→ Data extract
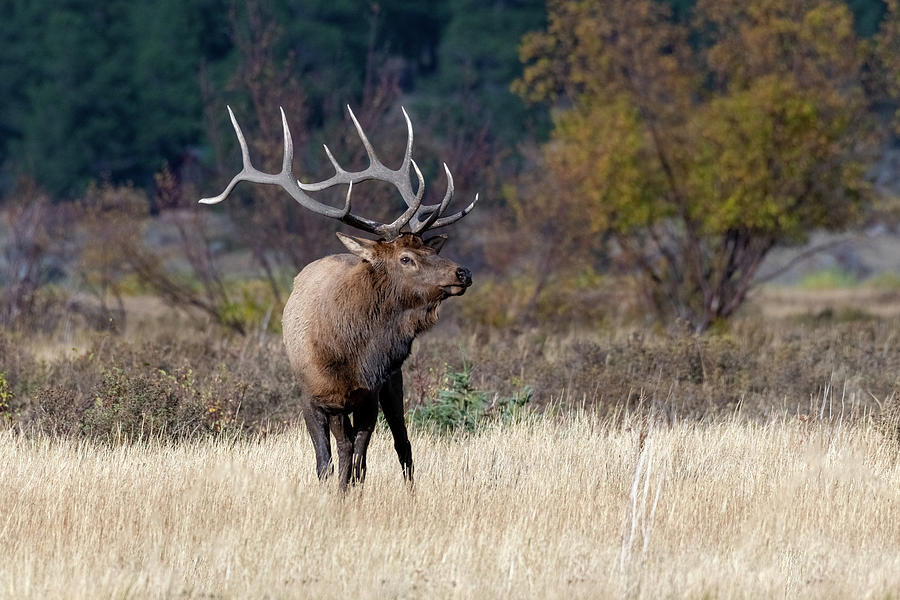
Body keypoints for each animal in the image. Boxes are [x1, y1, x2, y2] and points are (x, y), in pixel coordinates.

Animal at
...
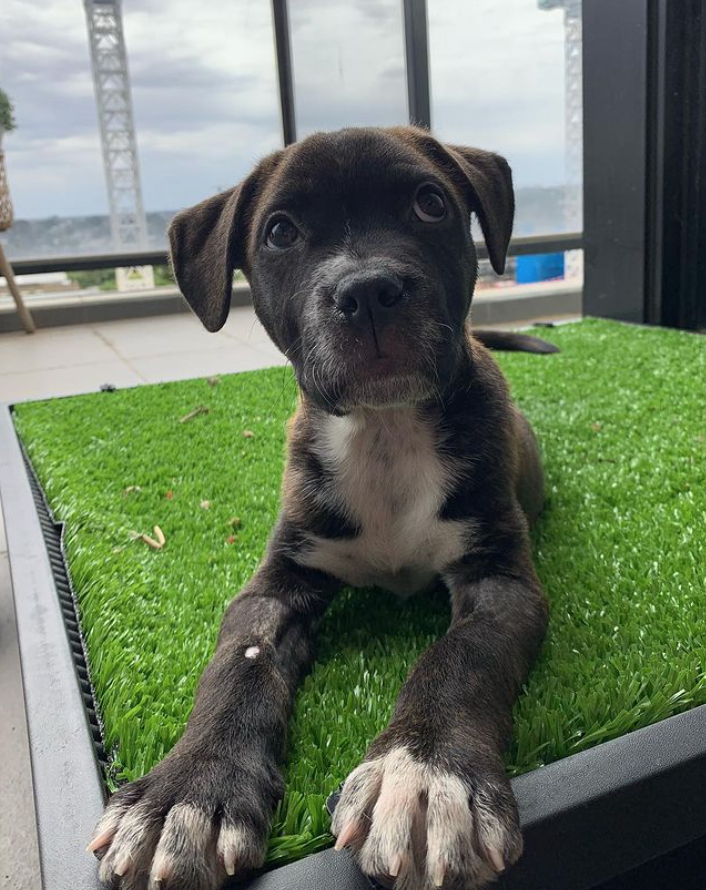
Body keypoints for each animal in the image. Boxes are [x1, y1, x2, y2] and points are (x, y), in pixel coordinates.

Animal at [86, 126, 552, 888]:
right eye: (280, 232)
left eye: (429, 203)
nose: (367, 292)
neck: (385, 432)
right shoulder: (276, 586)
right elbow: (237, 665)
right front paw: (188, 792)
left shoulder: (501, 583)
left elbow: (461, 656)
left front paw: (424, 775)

→ Work to be completed
Reproduce exactly the lines above from the line with "neck: (385, 432)" to the line with "left front paw: (424, 775)", including both, and add nothing.

→ Written solution
neck: (385, 432)
right shoulder: (276, 586)
right elbow: (237, 665)
right front paw: (188, 792)
left shoulder: (501, 583)
left elbow: (461, 656)
left front paw: (424, 775)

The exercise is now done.